River: I didn't think you'd come for me. Simon: Well, you're a dummy.

'Serenity'


Spike's Bitches 23: We've mastered the power of positive giving up.  

[NAFDA] Spike-centric discussion. Lusty, lewd (only occasionally crude), risque (and frisque), bawdy (Oh, lawdy!), flirty ('cuz we're purty), raunchy talk inside. Caveat lector.


Volans - May 11, 2005 7:59:39 am PDT #8548 of 10001
move out and draw fire

I thought it was a good answer.

Yay vw with the school completing!

And Fay, somehow it doesn't surprise me that a boss who couldn't provide chairs for the kids would be the type to get nasty...sounds like you made the right decision.

Captain Babypants is currently having "dinner" (he seems to be on the hobbit meal plan) so I'm typing one-handed. Ah, the new skills I've learned in the last few weeks.


Topic!Cindy - May 11, 2005 8:06:05 am PDT #8549 of 10001
What is even happening?

Captain Babypants! I love that name. And the one handed living will serve you well for the future Raquel, even when he's past the (as Plei called it) breast barnicle stage.

I just read about that White House/Capitol Building scare. There was an unidentified plane in the airspace, I guess. Scary.


Kate P. - May 11, 2005 8:07:06 am PDT #8550 of 10001
That's the pain / That cuts a straight line down through the heart / We call it love

Fay, I'm aghast at your incompetent asshat boss. Good on you for getting the hell out of that situation.

Re: boobs, one of my ex-boyfriends used to say that the "perfect size breasts" could fit into a champagne glass. Mine require at least a cereal bowl. t makes "Whatever" gesture in general direction of ex


Connie Neil - May 11, 2005 8:08:40 am PDT #8551 of 10001
brillig

one of my ex-boyfriends used to say that the "perfect size breasts" could fit into a champagne glass.

I do hope that rule came into effect when champagne was drunk from wide-mouthed glasses and not the more modern champagne flute.

TASK LIST:
1. List the username of every person who made a post in the forum thread.
2. Write the next part of the Spike discussion forum thread, picking up after its final post.

Extracted page text data

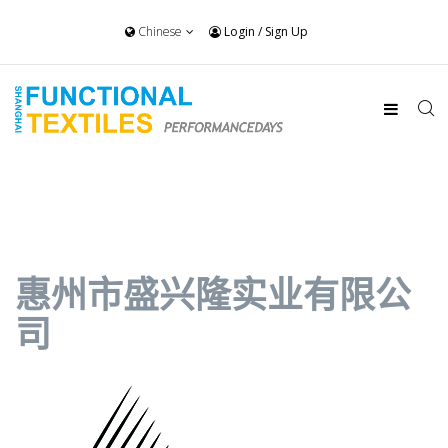
Chinese
Login
/
Sign Up
惠州市盛兴隆实业有限公
司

RESPONSE LIST:
1. Volans, Topic!Cindy, Kate P., Connie Neil

2.
Aims - May 11, 2005 8:08:41 am PDT #8552 of 10001
Shit's all sorts of different now.

"perfect size breasts" could fit into a champagne glass.

Is he thinking of a penis?


Connie Neil - May 11, 2005 8:09:05 am PDT #8553 of 10001
brillig

snerk x-post


Aims - May 11, 2005 8:11:05 am PDT #8554 of 10001
Shit's all sorts of different now.

snerk.

Dude. SO I emailed my HR person asking about the ridiculousness of this coverage for babies. She told me to "ask your doctor to code the office visit as something other than a routine exam".

!!!

Commit fraud for me? Suuuuuuure.


Sean K - May 11, 2005 8:12:55 am PDT #8555 of 10001
You can't leave me to my own devices; my devices are Nap and Eat. -Zenkitty

Re: boobs, one of my ex-boyfriends used to say that the "perfect size breasts" could fit into a champagne glass.

Champagne glass? Huh.

As it is, I'm about the least boobist guy you'll ever meet. Big, small.... I like boobs.


Fay - May 11, 2005 8:13:19 am PDT #8556 of 10001
"Fuck Western ideologically-motivated gender identification!" Sulu gasped, and came.

Is he thinking of a penis?

champagne. on. monitor.

...or, well, okay, 7up. But still.


Glamcookie - May 11, 2005 8:13:25 am PDT #8557 of 10001
I know my own heart and understand my fellow man. But I am made unlike anyone I have ever met. I dare to say I am like no one in the whole world. - Anne Lister

BOOBIESBOOBIESBOOBIES!!!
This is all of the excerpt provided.